Job: The records that follow must be repeated verbatim, every one of them.

(Beginning of Data)

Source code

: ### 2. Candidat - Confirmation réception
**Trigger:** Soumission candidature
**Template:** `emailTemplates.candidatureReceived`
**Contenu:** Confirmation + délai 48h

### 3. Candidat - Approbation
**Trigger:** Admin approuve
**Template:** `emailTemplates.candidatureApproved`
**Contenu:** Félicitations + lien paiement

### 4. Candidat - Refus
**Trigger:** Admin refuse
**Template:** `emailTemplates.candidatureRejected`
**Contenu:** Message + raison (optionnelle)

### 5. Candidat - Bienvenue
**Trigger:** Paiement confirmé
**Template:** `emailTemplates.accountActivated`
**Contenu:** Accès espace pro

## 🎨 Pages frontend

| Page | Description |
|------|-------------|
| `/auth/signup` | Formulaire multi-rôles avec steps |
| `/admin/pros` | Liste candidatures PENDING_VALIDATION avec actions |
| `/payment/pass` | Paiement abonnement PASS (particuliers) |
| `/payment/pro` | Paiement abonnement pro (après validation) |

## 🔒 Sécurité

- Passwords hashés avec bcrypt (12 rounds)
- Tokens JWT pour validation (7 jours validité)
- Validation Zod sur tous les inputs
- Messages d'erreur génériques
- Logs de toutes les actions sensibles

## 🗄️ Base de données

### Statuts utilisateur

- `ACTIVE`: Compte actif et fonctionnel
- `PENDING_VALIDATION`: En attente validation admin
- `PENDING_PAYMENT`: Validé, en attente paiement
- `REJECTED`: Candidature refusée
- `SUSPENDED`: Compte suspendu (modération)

(End of Data)

Response for this exercise:
Source code

: ### 2. Candidat - Confirmation réception
**Trigger:** Soumission candidature
**Template:** `emailTemplates.candidatureReceived`
**Contenu:** Confirmation + délai 48h

### 3. Candidat - Approbation
**Trigger:** Admin approuve
**Template:** `emailTemplates.candidatureApproved`
**Contenu:** Félicitations + lien paiement

### 4. Candidat - Refus
**Trigger:** Admin refuse
**Template:** `emailTemplates.candidatureRejected`
**Contenu:** Message + raison (optionnelle)

### 5. Candidat - Bienvenue
**Trigger:** Paiement confirmé
**Template:** `emailTemplates.accountActivated`
**Contenu:** Accès espace pro

## 🎨 Pages frontend

| Page | Description |
|------|-------------|
| `/auth/signup` | Formulaire multi-rôles avec steps |
| `/admin/pros` | Liste candidatures PENDING_VALIDATION avec actions |
| `/payment/pass` | Paiement abonnement PASS (particuliers) |
| `/payment/pro` | Paiement abonnement pro (après validation) |

## 🔒 Sécurité

- Passwords hashés avec bcrypt (12 rounds)
- Tokens JWT pour validation (7 jours validité)
- Validation Zod sur tous les inputs
- Messages d'erreur génériques
- Logs de toutes les actions sensibles

## 🗄️ Base de données

### Statuts utilisateur

- `ACTIVE`: Compte actif et fonctionnel
- `PENDING_VALIDATION`: En attente validation admin
- `PENDING_PAYMENT`: Validé, en attente paiement
- `REJECTED`: Candidature refusée
- `SUSPENDED`: Compte suspendu (modération)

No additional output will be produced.